#### REQUIRED ACTION
Filter the records below down to lines containing "pour".

=== Section Start ===

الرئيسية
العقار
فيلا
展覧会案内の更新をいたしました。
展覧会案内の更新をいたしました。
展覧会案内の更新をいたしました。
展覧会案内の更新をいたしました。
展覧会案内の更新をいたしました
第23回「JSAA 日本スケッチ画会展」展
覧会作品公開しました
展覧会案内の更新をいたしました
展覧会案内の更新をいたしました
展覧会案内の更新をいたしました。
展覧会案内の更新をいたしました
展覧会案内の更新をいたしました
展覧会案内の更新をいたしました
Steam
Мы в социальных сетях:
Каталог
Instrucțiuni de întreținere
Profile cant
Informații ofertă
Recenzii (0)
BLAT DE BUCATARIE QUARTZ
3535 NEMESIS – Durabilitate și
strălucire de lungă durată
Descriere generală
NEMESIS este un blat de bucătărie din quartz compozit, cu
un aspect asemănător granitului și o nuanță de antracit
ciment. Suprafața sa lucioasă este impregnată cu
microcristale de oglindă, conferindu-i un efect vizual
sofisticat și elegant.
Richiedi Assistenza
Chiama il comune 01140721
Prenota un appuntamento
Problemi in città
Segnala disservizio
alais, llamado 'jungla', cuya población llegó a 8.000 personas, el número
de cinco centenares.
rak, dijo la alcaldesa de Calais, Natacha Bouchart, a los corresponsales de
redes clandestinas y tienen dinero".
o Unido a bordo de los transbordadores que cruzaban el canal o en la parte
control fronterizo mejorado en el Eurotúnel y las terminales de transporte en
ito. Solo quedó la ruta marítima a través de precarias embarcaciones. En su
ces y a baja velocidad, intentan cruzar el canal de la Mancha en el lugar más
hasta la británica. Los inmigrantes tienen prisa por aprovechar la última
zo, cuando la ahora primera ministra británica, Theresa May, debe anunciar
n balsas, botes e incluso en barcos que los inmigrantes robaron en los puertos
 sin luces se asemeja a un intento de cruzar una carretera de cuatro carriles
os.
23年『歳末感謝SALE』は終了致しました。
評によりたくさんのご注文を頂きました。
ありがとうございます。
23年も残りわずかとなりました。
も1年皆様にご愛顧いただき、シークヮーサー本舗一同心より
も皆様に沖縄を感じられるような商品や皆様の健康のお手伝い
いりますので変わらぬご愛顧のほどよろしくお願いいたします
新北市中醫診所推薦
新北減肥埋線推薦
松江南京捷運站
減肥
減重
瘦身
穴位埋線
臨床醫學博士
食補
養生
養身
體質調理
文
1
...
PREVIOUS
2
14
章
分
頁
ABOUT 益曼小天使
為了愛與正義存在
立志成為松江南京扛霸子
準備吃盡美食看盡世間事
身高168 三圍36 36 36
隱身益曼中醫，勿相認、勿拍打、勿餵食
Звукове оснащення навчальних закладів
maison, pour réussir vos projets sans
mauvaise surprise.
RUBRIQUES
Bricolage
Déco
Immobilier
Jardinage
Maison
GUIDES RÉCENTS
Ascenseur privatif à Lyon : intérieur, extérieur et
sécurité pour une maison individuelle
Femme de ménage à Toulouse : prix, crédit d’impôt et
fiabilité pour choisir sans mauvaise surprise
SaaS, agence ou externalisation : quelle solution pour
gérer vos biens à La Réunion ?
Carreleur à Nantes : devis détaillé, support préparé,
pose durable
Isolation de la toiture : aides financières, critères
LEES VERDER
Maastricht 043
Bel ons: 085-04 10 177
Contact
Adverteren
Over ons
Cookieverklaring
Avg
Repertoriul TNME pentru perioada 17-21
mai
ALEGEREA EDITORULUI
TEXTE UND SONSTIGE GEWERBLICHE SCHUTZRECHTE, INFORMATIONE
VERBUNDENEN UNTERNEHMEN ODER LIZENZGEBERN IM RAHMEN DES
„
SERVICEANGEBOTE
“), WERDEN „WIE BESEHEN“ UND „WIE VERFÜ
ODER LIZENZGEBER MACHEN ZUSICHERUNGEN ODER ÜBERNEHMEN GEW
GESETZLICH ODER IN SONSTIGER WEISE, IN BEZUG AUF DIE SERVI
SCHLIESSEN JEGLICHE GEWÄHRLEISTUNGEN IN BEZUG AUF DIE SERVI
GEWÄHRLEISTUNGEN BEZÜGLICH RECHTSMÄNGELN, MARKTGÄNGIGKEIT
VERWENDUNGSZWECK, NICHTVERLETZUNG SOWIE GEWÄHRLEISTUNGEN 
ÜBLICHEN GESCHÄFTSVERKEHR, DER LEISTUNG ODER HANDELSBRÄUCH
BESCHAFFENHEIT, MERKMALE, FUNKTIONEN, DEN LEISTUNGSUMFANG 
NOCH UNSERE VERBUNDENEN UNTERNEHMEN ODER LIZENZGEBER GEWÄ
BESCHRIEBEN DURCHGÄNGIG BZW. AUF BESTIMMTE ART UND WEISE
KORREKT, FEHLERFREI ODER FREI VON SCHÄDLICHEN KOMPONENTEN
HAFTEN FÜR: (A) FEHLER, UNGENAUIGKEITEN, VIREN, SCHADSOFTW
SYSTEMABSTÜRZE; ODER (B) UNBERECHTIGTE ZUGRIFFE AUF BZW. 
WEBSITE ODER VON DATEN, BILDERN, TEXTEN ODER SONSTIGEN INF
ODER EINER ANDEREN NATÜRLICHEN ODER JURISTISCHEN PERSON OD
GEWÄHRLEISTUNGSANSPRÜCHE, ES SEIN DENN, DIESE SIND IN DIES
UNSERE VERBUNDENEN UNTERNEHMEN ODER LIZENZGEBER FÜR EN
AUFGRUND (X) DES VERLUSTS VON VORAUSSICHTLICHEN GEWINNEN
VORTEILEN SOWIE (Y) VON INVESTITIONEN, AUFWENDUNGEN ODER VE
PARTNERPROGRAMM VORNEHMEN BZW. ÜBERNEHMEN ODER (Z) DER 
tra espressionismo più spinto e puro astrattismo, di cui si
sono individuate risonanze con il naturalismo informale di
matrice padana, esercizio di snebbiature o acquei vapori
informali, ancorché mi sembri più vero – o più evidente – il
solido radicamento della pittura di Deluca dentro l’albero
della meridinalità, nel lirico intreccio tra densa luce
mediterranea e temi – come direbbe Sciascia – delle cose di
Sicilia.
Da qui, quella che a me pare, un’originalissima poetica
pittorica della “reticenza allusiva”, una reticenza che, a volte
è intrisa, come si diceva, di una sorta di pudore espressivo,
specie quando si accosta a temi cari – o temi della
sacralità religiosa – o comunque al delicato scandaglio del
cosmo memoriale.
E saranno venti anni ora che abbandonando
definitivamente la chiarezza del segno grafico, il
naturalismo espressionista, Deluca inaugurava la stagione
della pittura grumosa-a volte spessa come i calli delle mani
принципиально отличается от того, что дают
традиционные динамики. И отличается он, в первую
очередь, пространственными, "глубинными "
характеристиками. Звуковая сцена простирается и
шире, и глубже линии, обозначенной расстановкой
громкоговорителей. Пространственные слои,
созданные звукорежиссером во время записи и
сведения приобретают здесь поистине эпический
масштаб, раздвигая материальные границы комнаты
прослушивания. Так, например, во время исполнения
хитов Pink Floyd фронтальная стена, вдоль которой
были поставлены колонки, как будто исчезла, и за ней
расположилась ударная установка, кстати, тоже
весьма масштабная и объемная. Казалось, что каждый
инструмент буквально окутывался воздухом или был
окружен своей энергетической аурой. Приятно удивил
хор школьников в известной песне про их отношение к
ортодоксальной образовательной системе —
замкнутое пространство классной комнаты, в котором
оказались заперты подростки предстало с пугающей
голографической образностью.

=== Section End ===

#### TASK ANSWER
maison, pour réussir vos projets sans
sécurité pour une maison individuelle
fiabilité pour choisir sans mauvaise surprise
SaaS, agence ou externalisation : quelle solution pour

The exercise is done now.